Cerebrospinal Fluid Angiotensin II Immunoreactivity Is Not Derived from the Plasma

To elucidate whether the presence of angiotensin II immunoreactivity (ANG II-ir) in the cerebrospinal fluid (CSF) of the dog is in part due to passage of the peptide across the CSF-blood-brain barrier, [IIe] angiotensin II (ANG II) was infused Intravenously for 7 days in conscious, trained dogs at a rate of 10 μg/kg/day. Mean arterial pressure (MAP) and heart rate were monitored each day, and samples of arterial blood and CSF (with a catheter secured into the cisterna magna) were drawn at regular intervals for determination of catecholamine levels, ANG II-ir, and electrolyte levels. Within 2 days after ANG II infusion, MAP stabilized at 35 ± 1 mm Hg (mean ± SE, p < 0.001) above control values. The hypertension was associated with bradycardia, suppressed plasma renin activity, and a fall in both plasma and CSF Na+ concentrations.
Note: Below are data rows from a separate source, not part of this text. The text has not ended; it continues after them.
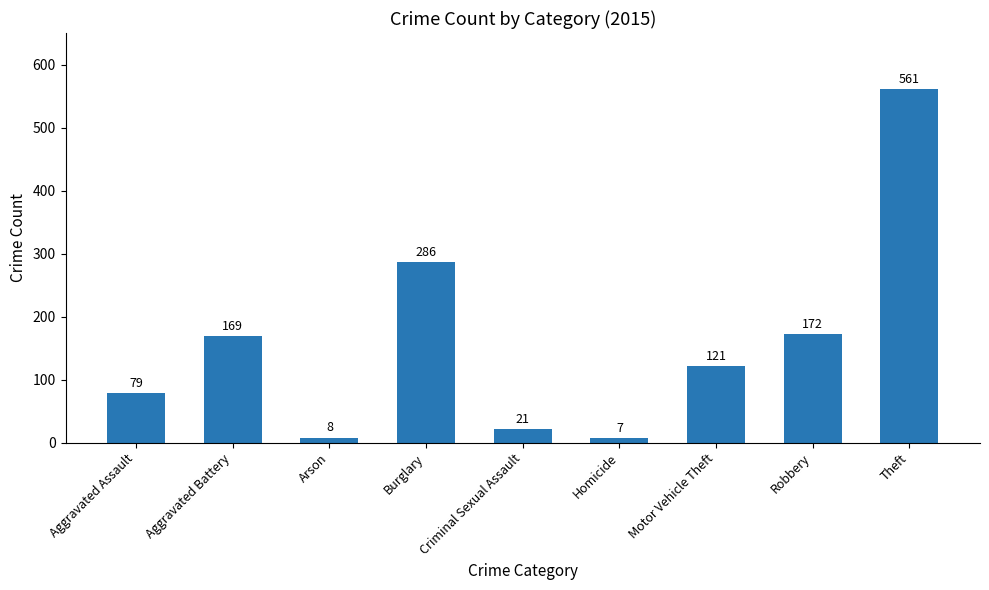

How many values are below 121?

4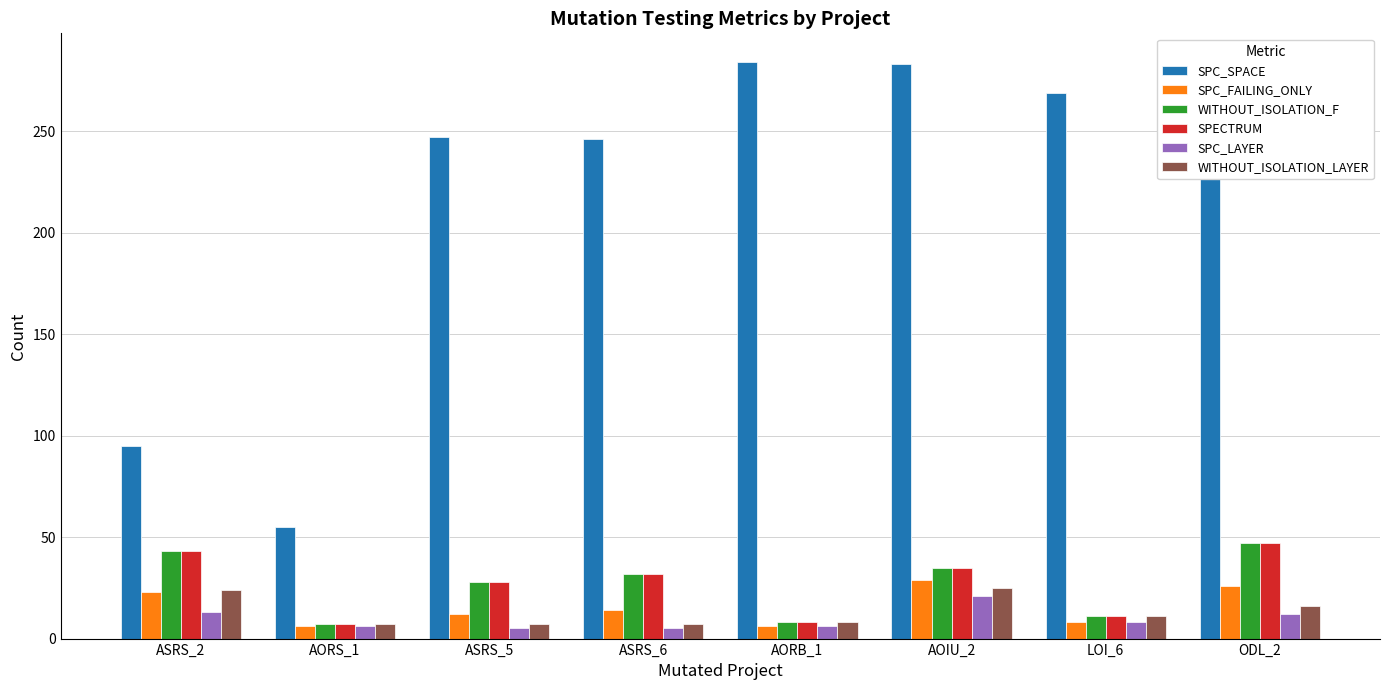

What is the sum of the SPC_SPACE values at AOIU_2 and ASRS_2?

378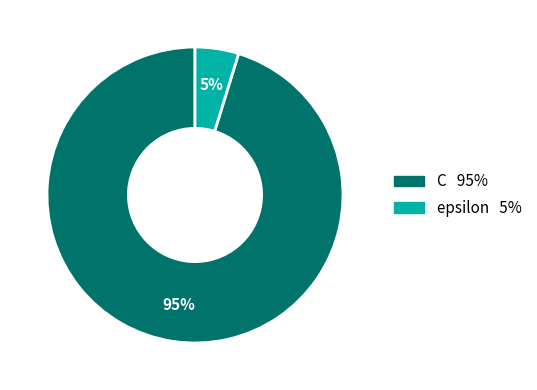

Do C and epsilon together represent more than half of the pie?

Yes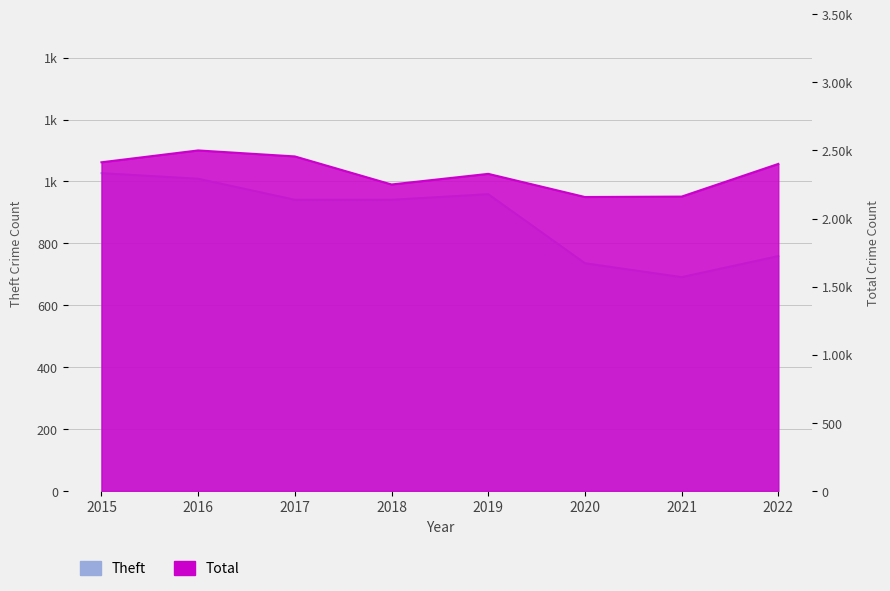

Which label corresponds to the smallest value in the chart?

2021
These changes coincided with a considerable and sustained decrease in the levels of plasma and CSF norepinephrine. On the other hand, levels of epinephrine and K in the two compartments remained unchanged. Although concentration of ANG II-ir in plasma was augmented markedly (368% above control values, p < 0.001), ANG II-ir in the CSF remained within the low values measured in the control period. We conclude that ANG II-ir in the CSF of the cisterna magna of the dog does not originate from and is not related to the concentration of the peptide in the plasma, even after considering a possible pressuredependent increase in the permeability of the blood-brain barrier. These data provide further evidence that CSF ANG II-ir may be synthesized in brain tissue and may either be released or diffuse into the extracellular fluid contained in the brain ventricles.